Entries provided |
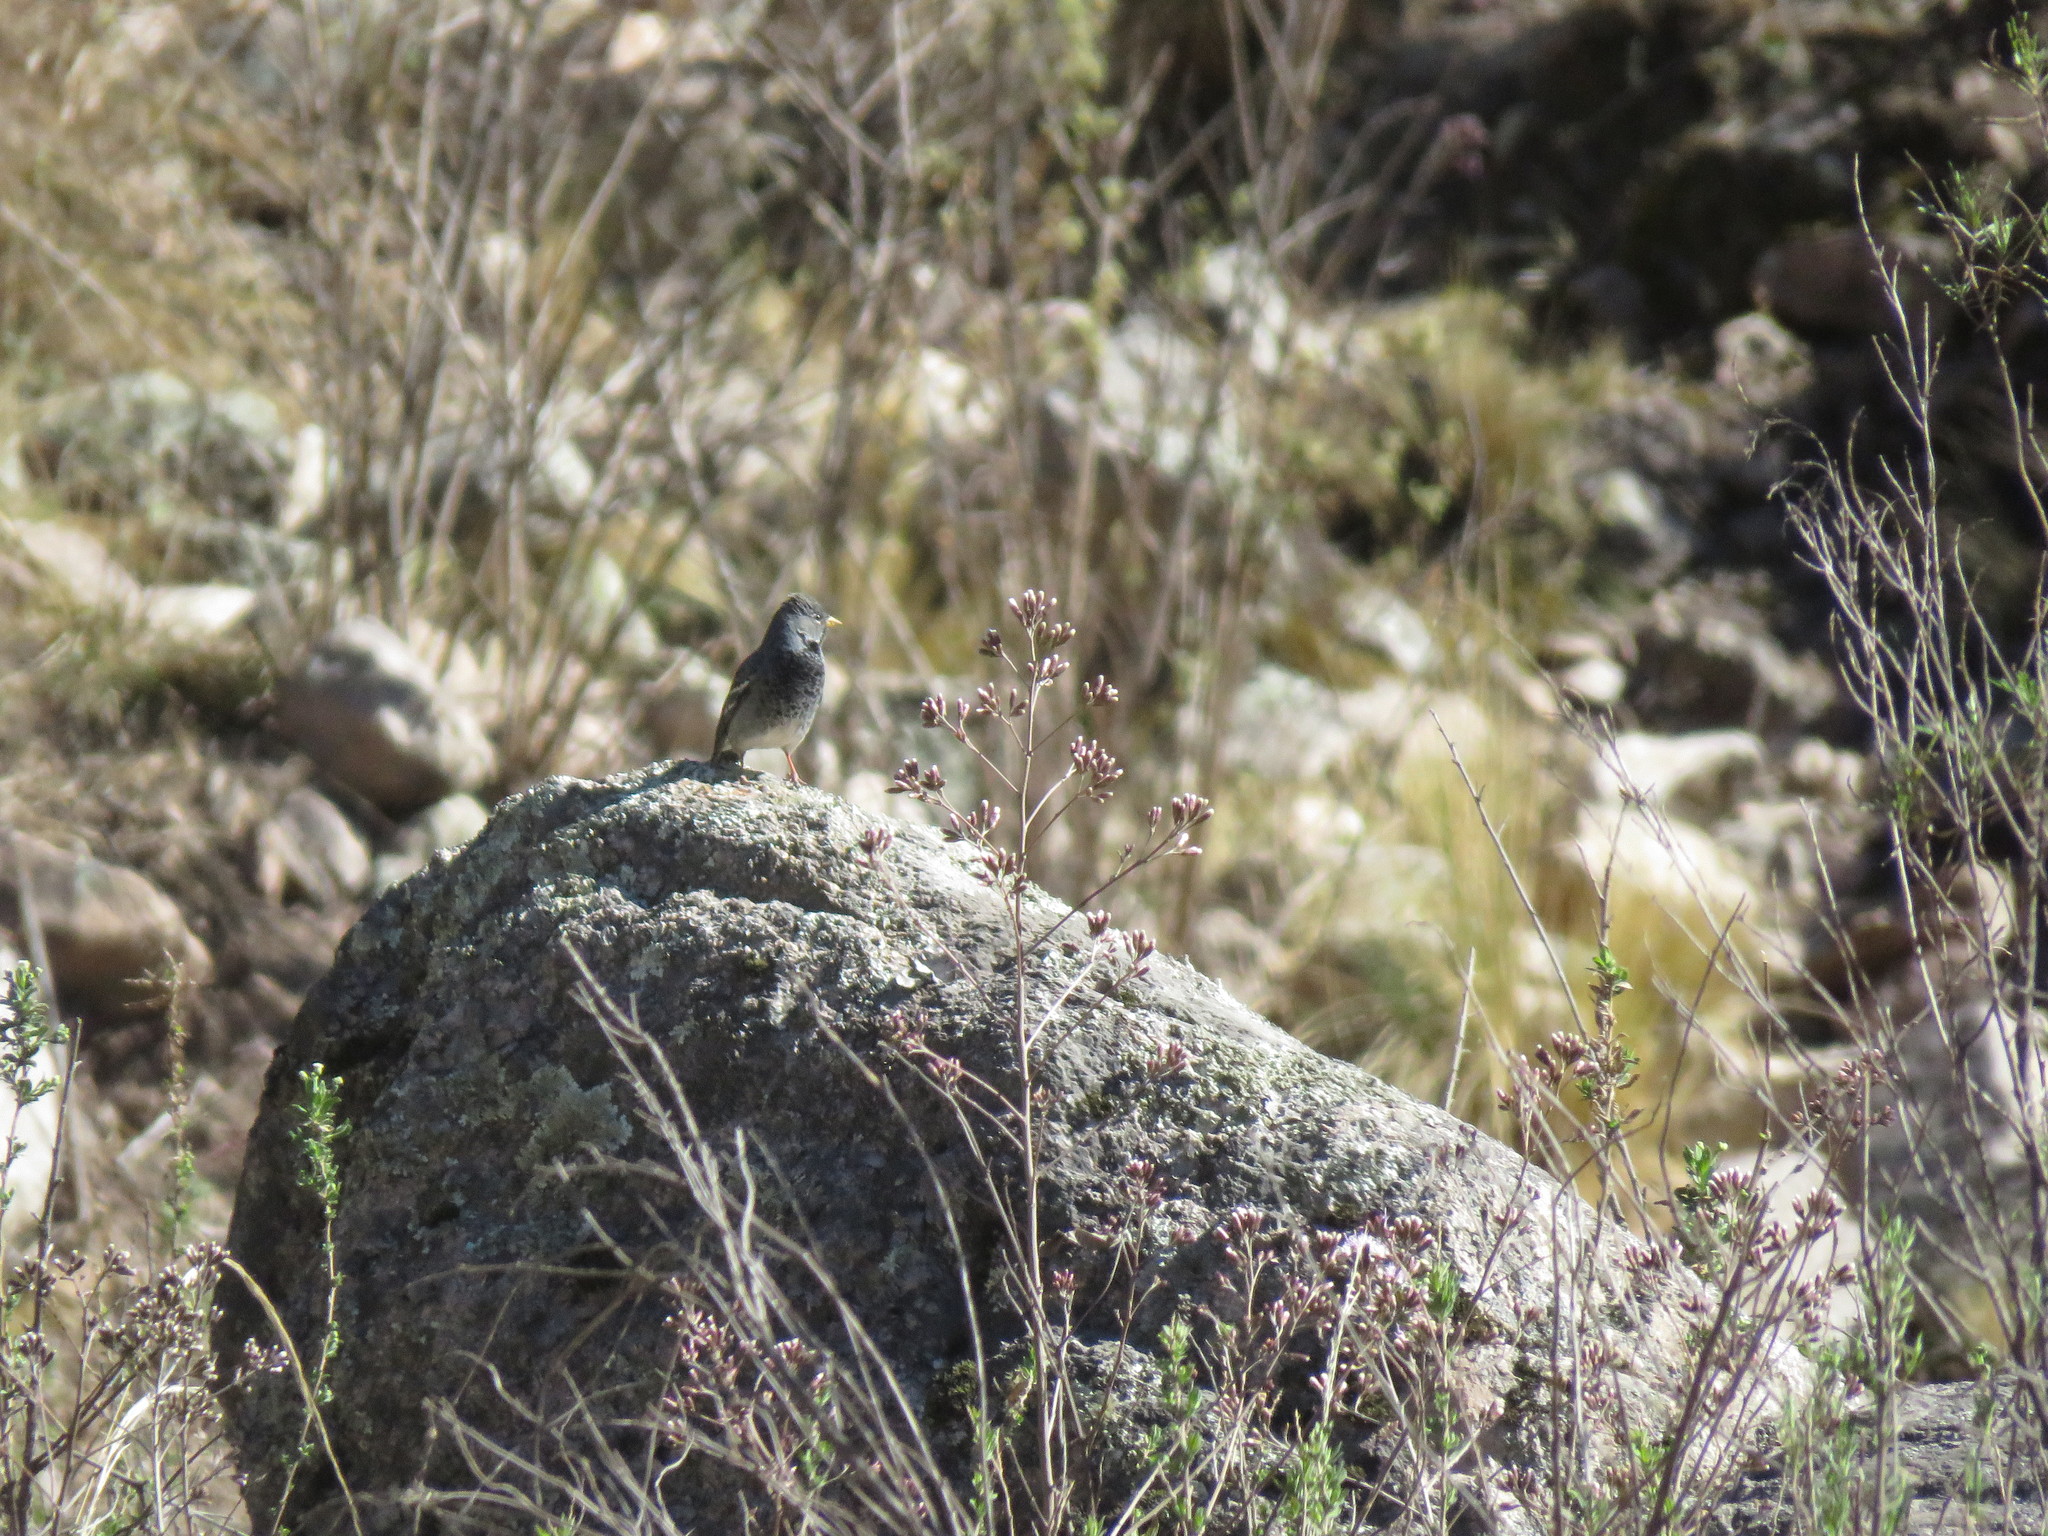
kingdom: Animalia
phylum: Chordata
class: Aves
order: Passeriformes
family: Thraupidae
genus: Rhopospina
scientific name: Rhopospina fruticeti
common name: Mourning sierra finch
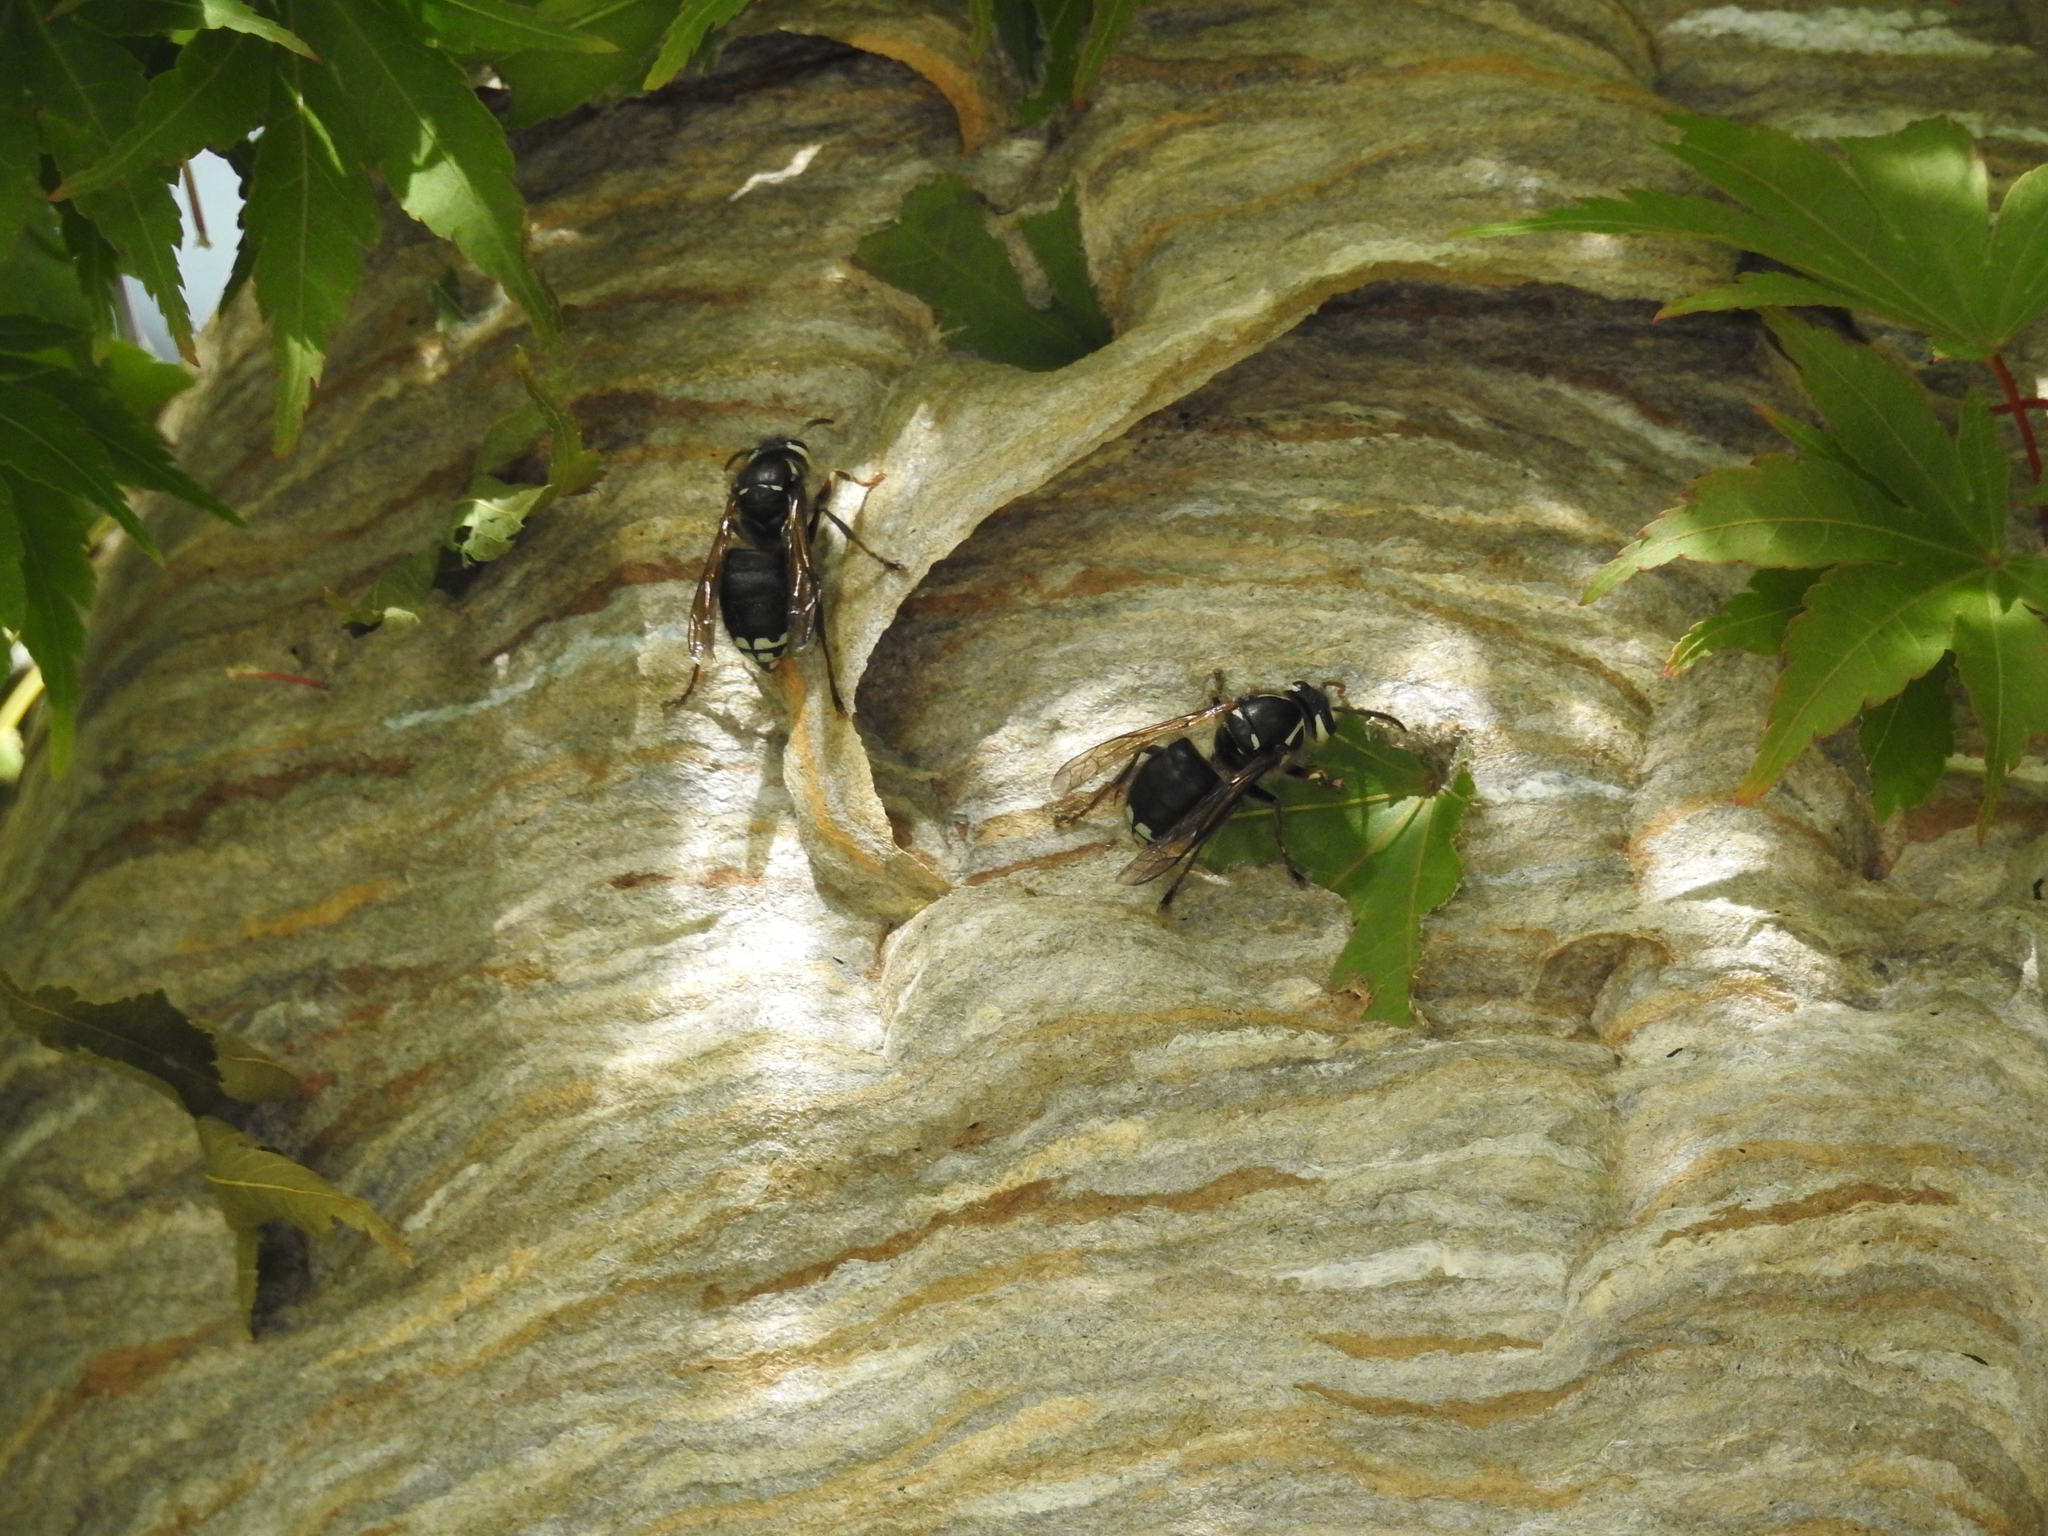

What you will do | Can you recast the lines of these records as a Markdown table with the columns Row and Line, numbering each row and skipping any blank lines? Keep the pictures out of your answer.

Expected answer |
| Row | Line |
|---|---|
| 1 | kingdom: Animalia |
| 2 | phylum: Chordata |
| 3 | class: Aves |
| 4 | order: Passeriformes |
| 5 | family: Thraupidae |
| 6 | genus: Rhopospina |
| 7 | scientific name: Rhopospina fruticeti |
| 8 | common name: Mourning sierra finch |